The problem with that, as I see it, is that someday science or the court system will make changes that those people believe makes the death penalty 100% accurate. Then they will be right behind the death penalty again. It’s not a permanent solution.
Was society safe from him because he was in prison? Let’s not forget that he wasn’t being executed because he murdered a seventeen year old girl - he was being executed because he ordered three witnesses in that case killed while he was in prison. Those three people were certainly not safe just because Allen was in jail.

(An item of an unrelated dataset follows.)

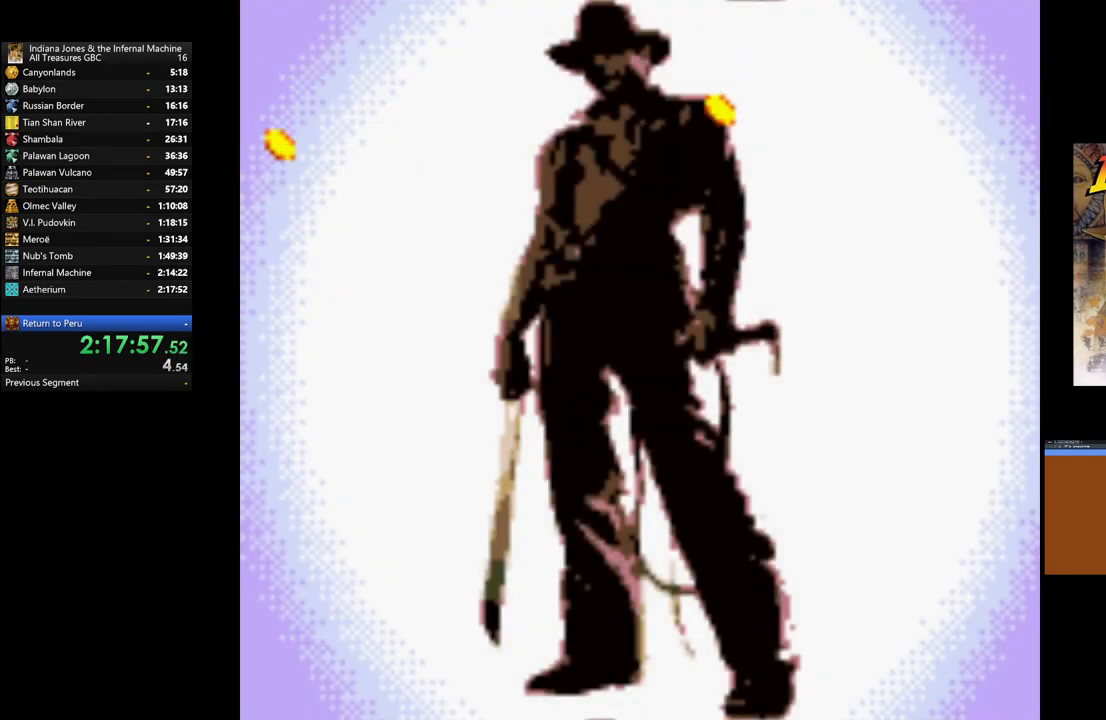
{"buttons": ["A"], "left_stick": "center", "right_stick": "center", "events": [[267, "A", "down"], [367, "A", "up"], [433, "A", "down"]]}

Beside reflecting on what was said above, sentencing based on merits regardless, I’m not sure I was trying to make a point more than just acknowledging the fact that delays bring with them a new crop of issues. It’s no different than when a criminal escapes capture for a number of years and then’s finally caught. What then? Should sentencing reflect his crime regardless of his/her physical condition or should that be considered? Contrary to having an answer, I think it’s an interesting question.
Having the restrictions he did would not have made him harmless.
I read a book awhile ago that was the memoirs of a forensic anthropologist. In it he told about one case he investigated in which a seemingly feeble, 85 year old man had shot to death, and then dumped the body of his son-in-law in his septic tank.
I think your emotions are misplaced. Here’s the problem, quoting from Wikipedia (bolding mine):
It took 23 plus years to carry out the sentence. That’s what you should be pissed about, amigo. Had this execution been carried out in a timely fashion like it was supposed to be, we wouldn’t be having this discussion today.
That’s fine. I would have no problem with the DP if the legal system was 100% accurate. But I suspect that 100% accuracy is a long, long ways off and there’s plenty of time to change people’s attitude as to the morality of the DP during that span if you’re looking for a permanent solution.
What I’m saying is this: He was locked up for 23 years. He was not a threat to society. If he has been neutralised as a threat, then what’s the point of killing him? What purpose does it serve? That it took so long to kill him only points to the effectiveness of incarceration instead of execution.